Deciphering the success of Tere Bin with director Siraj-ul-Haq

By Maliha Rehman

Nine episodes in, the success of 7th Sky Entertainment’s Tere Bin, airing on the Geo TV Network, is irrefutable. Deciphering why the drama has been trending on YouTube from its very first episode can be considered a study into what clicks with the desi TV drama audience. What makes this one drama such a hit? What formula has it cracked, prompting more and more social media discussions and the creation of multiple memes with every successive episode? Also, did the drama’s makers expect it to be such a success?

Siraj-ul-Haq, Tere Bin’s director, says that he didn’t have any particular expectations from the drama. “Sometimes, the audience just gets attached to a story,” he says.

There are certain tropes that have particularly defined Tere Bin’s narrative so far. The teasers preceding the TV premiere helped pique interest. The drama is filmy to the core, laden with dramatic dialogues, elaborate sets, intense characters and an emotional OST. There are layers of romance, family loyalty, the evil machinations of a jilted lover and possible hints of toxicity at play. It isn’t a story that the audience is unfamiliar with.

At the same time, not every story sizzles with the chemistry that lead actors Wahaj Ali and Yumna Zaidi have managed to nail. He is Murtasim; brooding, angry, somber but, perhaps, with a soft side to him that is slowly getting unveiled. She is Meerub; forthright, confident, hurt by her family and lashing out at the people around her, particularly Murtasim. Together, they spar with words, stare each other down but are ultimately bound together by a marriage decreed by the elders of their family. Their scenes together are electric. It’s a love story, slowly unfolding, strewn with multiple obstacles.

Murtasim and Meerub’s characters, developed in detail over the last few episodes, now have fan followings of their own on social media. There are many that are now referring to both actors by their on-screen names, truly passing the litmus test of popularity!

Siraj-ul-Haq observes, “From the very beginning, the drama is about two mountains colliding. They are both now husband and wife and the drama will be capturing their story. My producers at 7th Sky Entertainment, Abdullah Kadwani and Asad Qureshi, have been extremely supportive of my vision for this drama.
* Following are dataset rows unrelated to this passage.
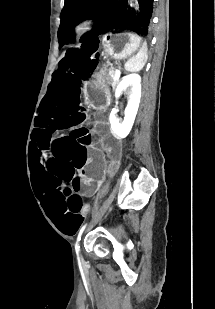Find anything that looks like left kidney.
<instances>
[{
	"label": "left kidney",
	"instance_id": "1",
	"mask_svg": "<svg viewBox=\"0 0 215 309\" xmlns=\"http://www.w3.org/2000/svg\"><path fill=\"white\" fill-rule=\"evenodd\" d=\"M140 82L139 74H128V76H123V80L119 82L116 88L115 96H120L123 90H127L128 86H132L129 92L128 104L124 110V120L120 122V118L116 116L117 108H112L110 112L109 120L112 132L117 138H125L134 124L141 96Z\"/></svg>",
	"mask_w": 215,
	"mask_h": 309
}]
</instances>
They are involved in each and every creative aspect, from casting, scripting , the OST, the production value. It’s always a great experience working with them.It is evident when you see the drama that the visuals have a high-end quality and I think that the audience appreciates this.”
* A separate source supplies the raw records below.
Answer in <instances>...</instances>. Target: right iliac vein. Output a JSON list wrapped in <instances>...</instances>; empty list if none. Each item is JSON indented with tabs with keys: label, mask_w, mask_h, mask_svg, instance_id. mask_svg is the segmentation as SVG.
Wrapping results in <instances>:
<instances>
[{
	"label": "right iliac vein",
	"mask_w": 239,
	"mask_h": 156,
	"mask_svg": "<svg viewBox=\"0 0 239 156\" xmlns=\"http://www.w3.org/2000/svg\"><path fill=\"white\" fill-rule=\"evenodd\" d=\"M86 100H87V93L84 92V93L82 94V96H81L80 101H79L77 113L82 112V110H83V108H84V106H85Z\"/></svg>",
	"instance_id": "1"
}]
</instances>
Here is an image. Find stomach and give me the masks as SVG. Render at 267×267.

He continues, “The characters have been built from a fresh perspective and a lot of the credit for this goes to scriptwriter Nooran Makhdoom, who is new to the field. For instance, people have been saying that Murtasim is toxic but you will discover that he’s not! He has a humble, decent personality that he keeps hidden away…”

Murtasim’s strong points are certainly getting visible as the story proceeds – he is TV’s favorite hero right now and Wahaj Ali’s acting prowess in enacting the role is impressive – and yet, he slaps Meerub in one episode, after which she promptly faints. Why was violence inserted into the story? Was it necessary? “You have to see the build-up to the slap,” says the director. “She was constantly rude to him and right before he slapped her, she had pushed him and was talking to him aggressively. The slap was just his reaction to it all.”

Meerub is certainly a handful but at the same time, it needs to be highlighted that there are problems associated with the romanticizing of violence.  Slaps, or any sort of violence, needs to be eliminated from a script simply because of the debilitating consequences that it can have on the mass audience.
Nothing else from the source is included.